Aaaahhhhh I'm in a similar position...

Started uni on Monday
Had to take the bus
Sat in the lecture room on my own 
But met some old friends and some new people


----------



## Charmander (Sep 5, 2012)

Gribble said:


> Ooh! This post is from yesterday&#8230;
> 
> I bet you're out there *right now*, conquering the world one train station at a time.
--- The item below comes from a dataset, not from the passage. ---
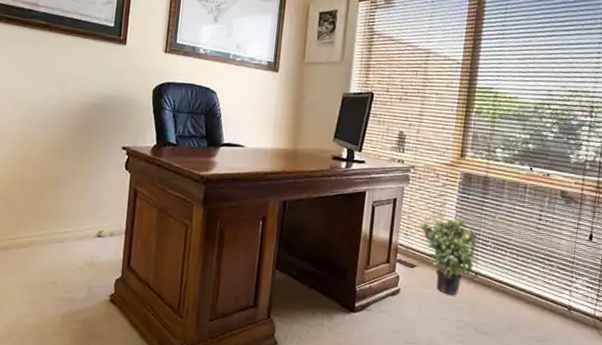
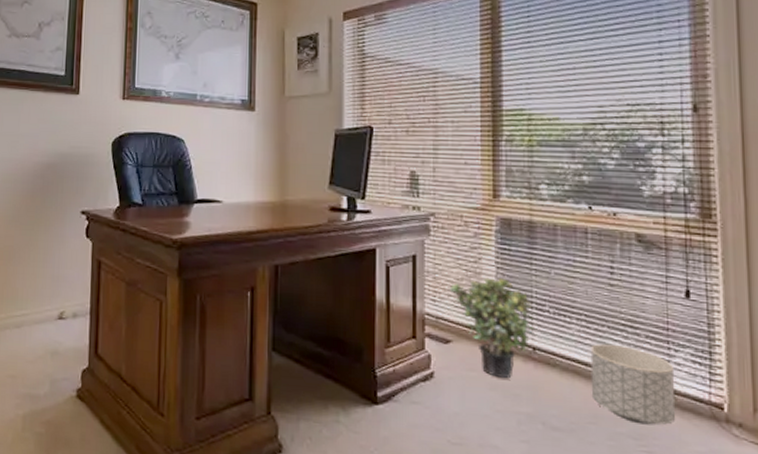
planter: none [513,271,574,332] -> present [590,343,675,425]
LOL. Well I don't know about that! But I actually found it quite fun. Weirdly I seemed to be a lot less anxious than when my parents are with me. Probably because I know I'm too old to still be going out with them. I did end up getting lost and doing a complete circle on myself but I kept my cool and got there in the end. Gonna be doing the same thing tomorrow!


----------



## Cashew (May 30, 2010)

^ Grats! That's pretty awesome. I would have panicked so bad. Glad you made it through


----------



## Charmander (Sep 5, 2012)

Thank you. One annoying thing about the day is that I found out that I have a class that is literally dedicated to doing a presentation every week. Lol just my luck. But maybe it'll be better for me if I get used to doing it weekly rather than once a year.


----------



## MrQuiet76 (Aug 26, 2011)

That's great! Especially that you already have cracked through some of that anxiety on day 1. I found that it was the same with me years ago, as far as the anxiety not being as bad when my parents weren't around... The good news is, that it will get easier and easier the more you do it, so if you're already feeling this good about it, then that is awesome!!

And as for the presentations, you'll see the same pattern. For my group meetings in grad school, we had to present often and I was petrified at first, but after doing it so many times, it tends to become second nature... by the end I was prepping for my presentations the morning of group meetings (lol) and winging it up there... never dreamed I would do that! Like you said, doing it weekly will be perfect for overcoming public speaking anxiety.

I'm excited for you, not only do you have some good opportunities to confront situations that cause you anxiety, but you have a wonderful attitude about it. You're standing up and facing your fears, which is all you have to do to beat this thing. Keep embracing these challenges, and as time goes on, you won't be able to believe the progress you make overcoming your SA


----------



## Gribble (Sep 2, 2012)

Well said, Mr. Quiet! Haha no worries about getting lost =p Sometimes you just gotta SWING with it! Have a good term


----------